Journalist for nearly a decade with keen interest in local energy policies for cities and national efforts to facilitate a renewable revolution. 

  • Member since 2017
  • 755 items added with 372,737 views
  • Oct 13, 2021

It seems we are producing new sources of energy faster than we know what to do with it, or at least faster than we're able to figure out just what to do with it. 

According to a study from Lawrence Berkeley National Laboratory, the U.S. has 755GW of electricity generation stuck in interconnection queues, and about 680GW of that bottlenecked energy is zero-carbon energy and only 13% of the energy has a solidified interconnection agreement. 

It's not that there is not a need for that energy, it's rather that we are unable to get that energy where it's needed most. The U.S. energy's regulatory landscape is complex and thus our ability to build out the nation's grid to receive this energy takes clearing significant bureaucratic hurdles. Widespread investment in transmission infrastructure is also needed, which presents its own political and bureaucratic obstacles.
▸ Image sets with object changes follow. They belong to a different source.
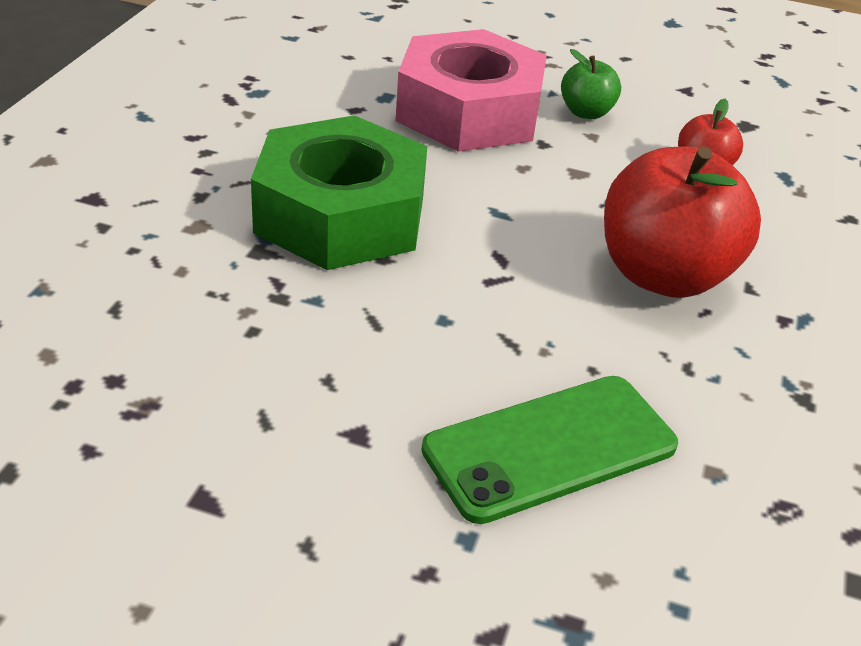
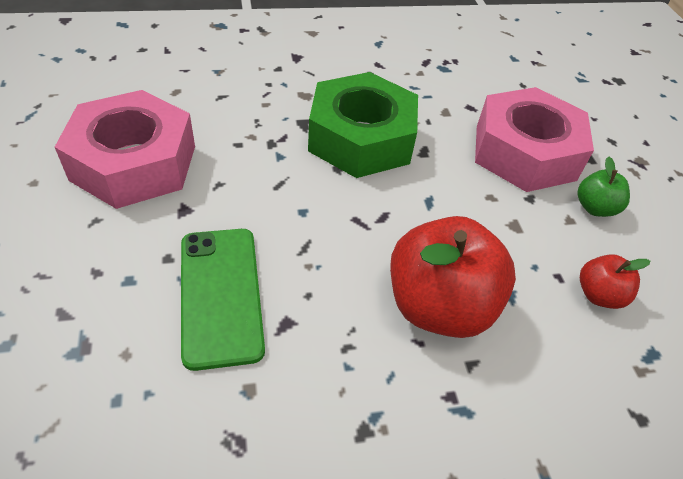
camera: 60 degrees right, 10 degrees up
green phone [421,376,678,524] -> green phone turned 45 degrees clockwise [181,229,265,371]
none -> pink nut [55,90,195,209]

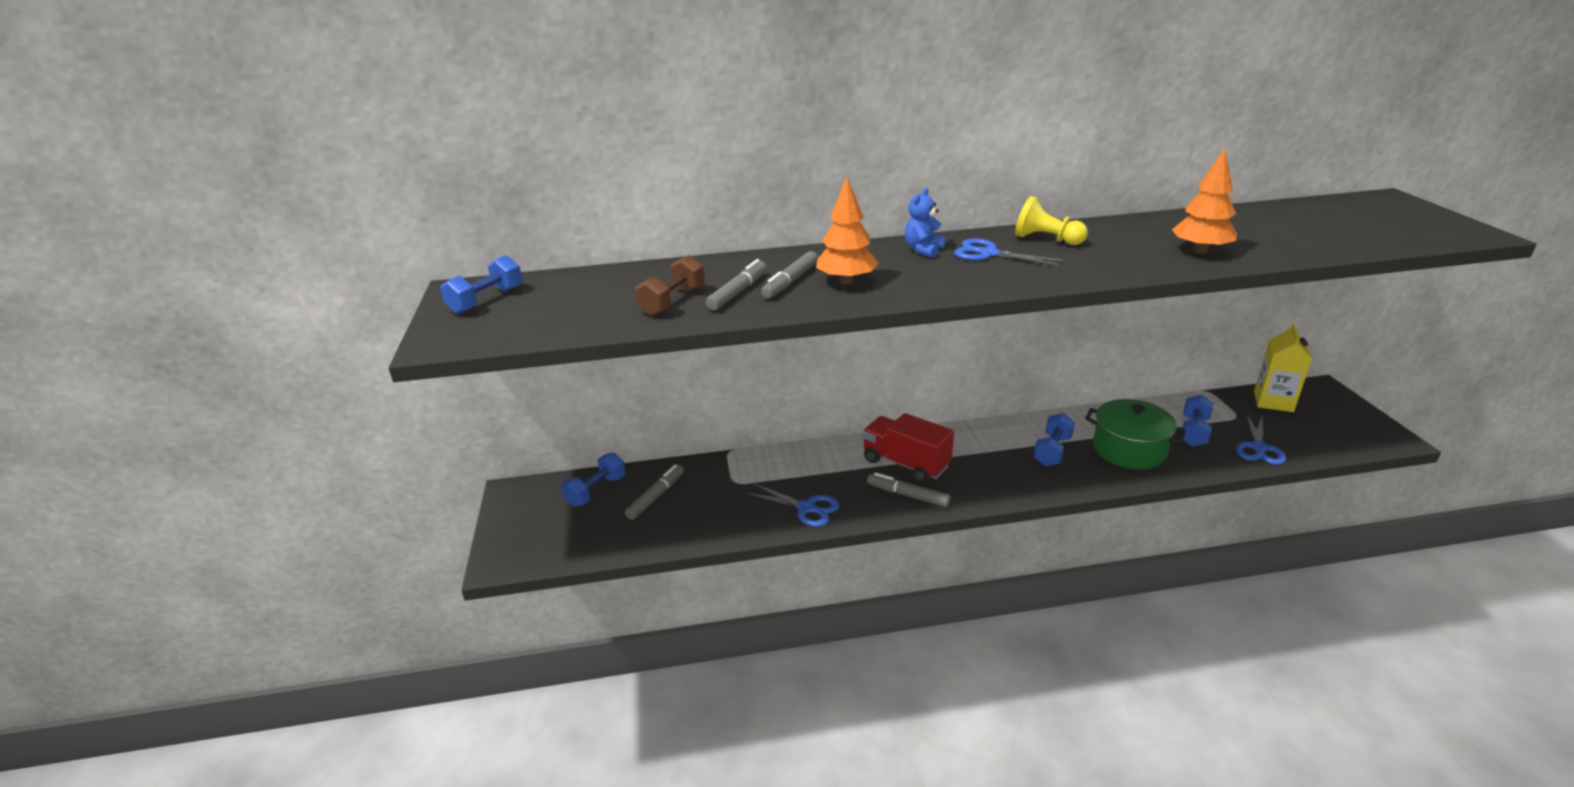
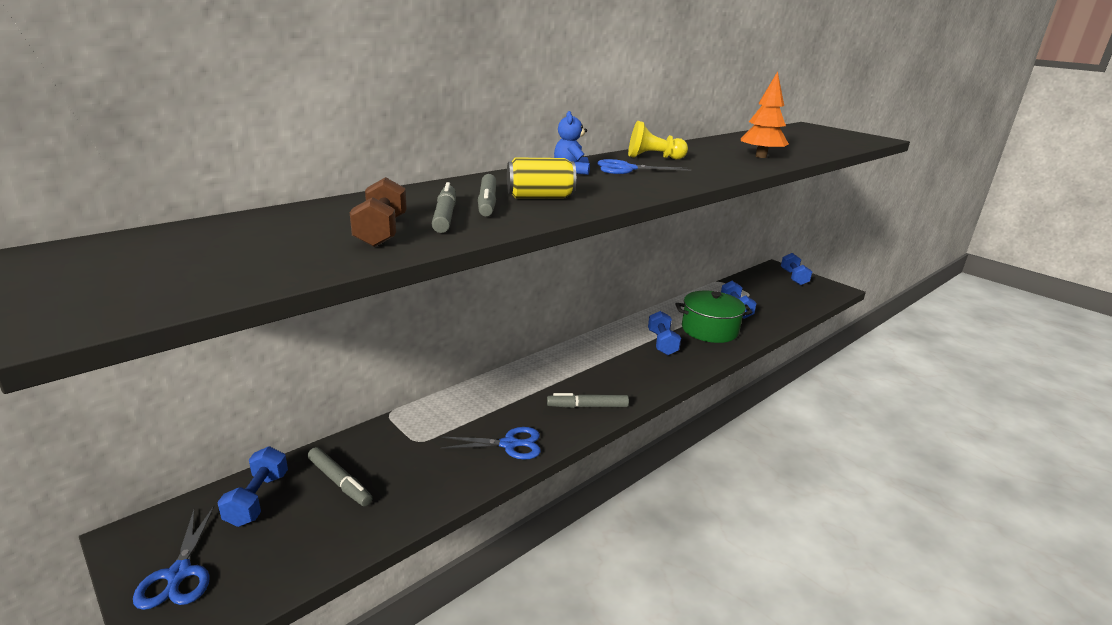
camera: 35 degrees left, 5 degrees down
blue dumbbell [440,255,522,314] -> blue dumbbell moved to [781,253,812,285]
grey marker [625,464,684,520] -> grey marker turned 135 degrees clockwise [308,447,372,506]
orange tree [816,177,879,285] -> yellow can [507,157,576,198]
red truck [862,413,954,483] -> none
blue scissors [1236,415,1286,465] -> blue scissors moved to [133,506,214,610]
yellow carton [1254,323,1312,412] -> none

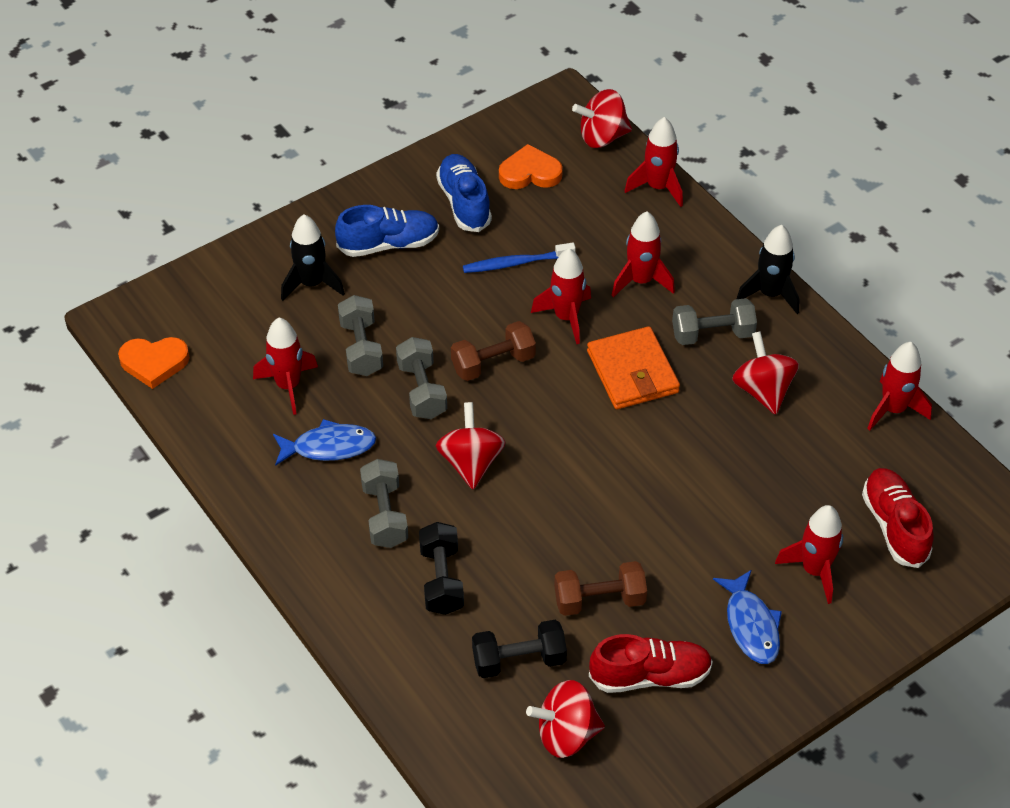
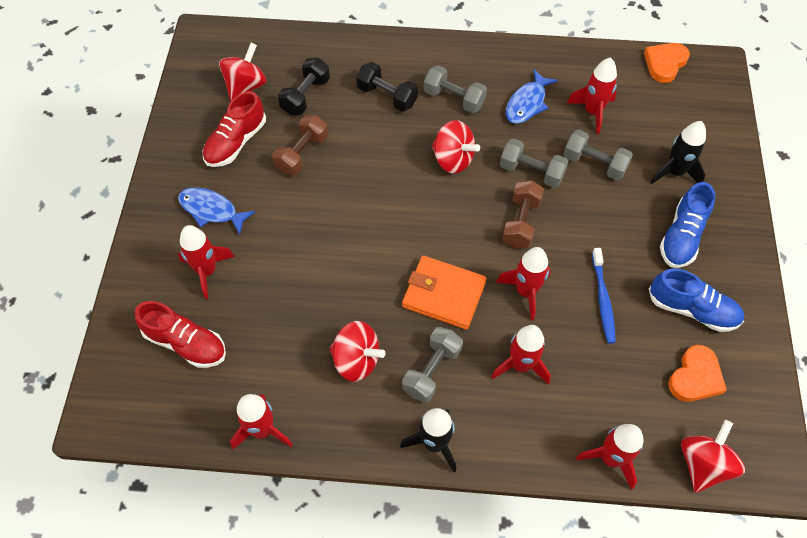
camera: 130 degrees right, 10 degrees up
blue toothbrush [463,243,576,273] -> blue toothbrush turned 150 degrees clockwise [592,248,616,344]

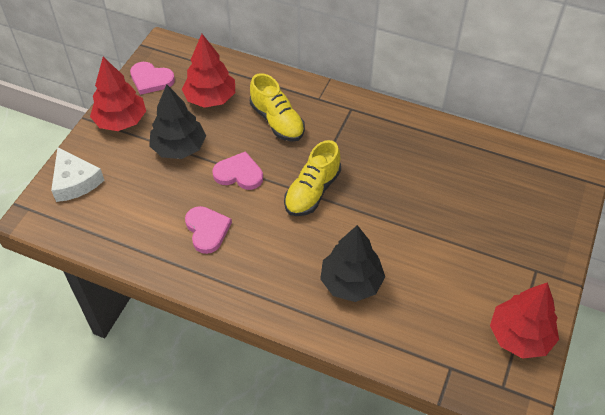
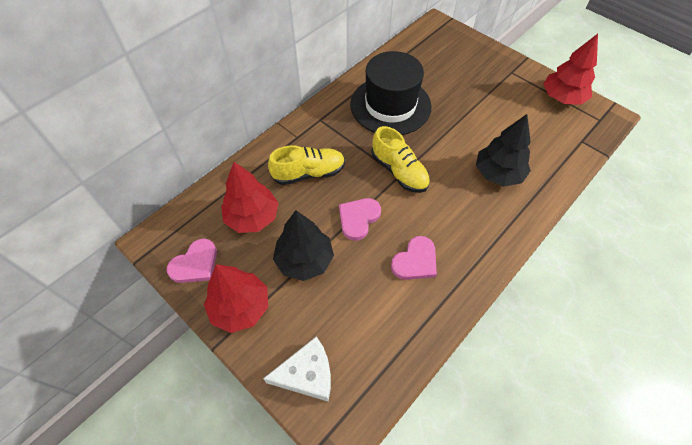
camera: 70 degrees left, 5 degrees up
pink heart [185,206,232,254] -> pink heart turned 135 degrees clockwise [391,236,437,280]
none -> black hat [350,51,432,135]

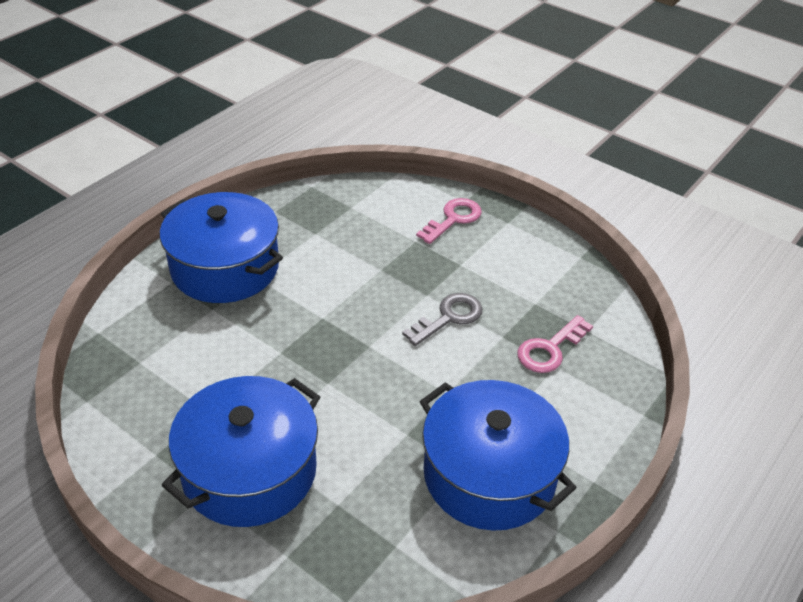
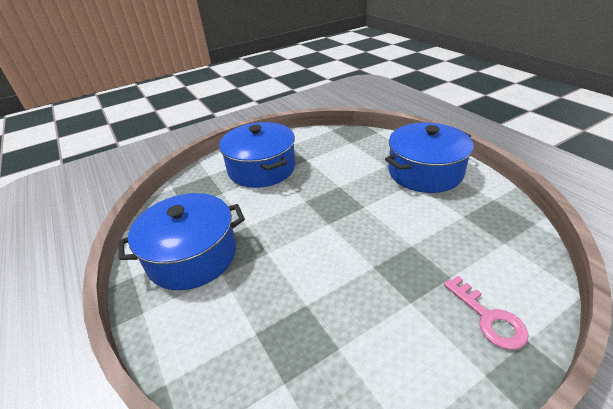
camera: 115 degrees right, 5 degrees down
grey key [402,293,482,346] -> none
pink key [517,315,593,373] -> none

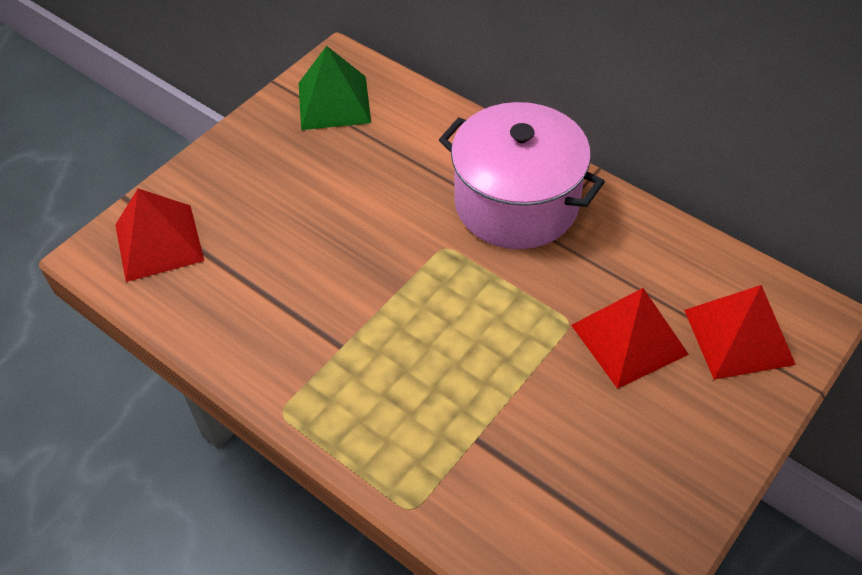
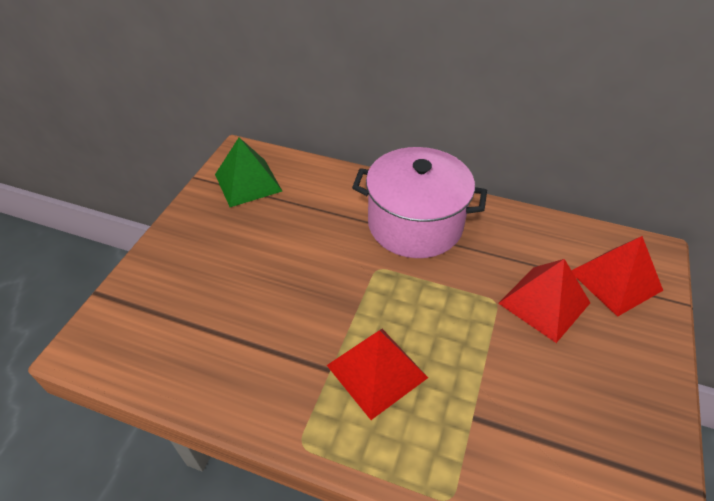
camera: 20 degrees left, 5 degrees down
red pyramid [115,189,204,282] -> red pyramid moved to [327,329,428,420]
 It is a race we are running at the speed of government, which is to say we are not running at all. We are crawling. Expansion of interregional transmission would go a long way in clearing this energy traffic jam, but how that is paid for and coordinated remain large question marks that have taken a trunk seat to the fight happening over the infrastructure bill. It seems that we have proven prowess at developing sustainable alternative energy forms that can take us from fossil fuels but now we have to shift our focus to the less sexy transmission and interconnection questions, questions which are unlikely to trend on social media or grab headline attention. 

Matt Chester's picture
Matt Chester on Oct 13, 2021

Look no further than some customers in MN being told it would take 15 years to get their solar projects connected to the grid-- this is a problem

Dan Yurman's picture
Dan Yurman on Oct 13, 2021

Key to this issue is the question of grid stability.  Any public traded utility knows that it cannot guarantee reliable power if the grid is oscillating like a banjo string due to thousands of mom and pop rooftop solar panels.  Every panel is going to be different in how it is oriented to the sun, how much electricity it can generate, and its reliability over time.  Snowfalls, leaves, dirt, and quality of the solar receptors all play a role. The utility's delay may mean that homeowners and others with do-it-yourself solar are going to have to pay to put equipment in place to make their power reliable enough to go on the grid. If not then the alternative will be to put other equipment in place to use the solar power at home without blowing out their consumer electronics with power surges. Bottom line DIY solar power is not plug-and-play as far as the utility is concerned.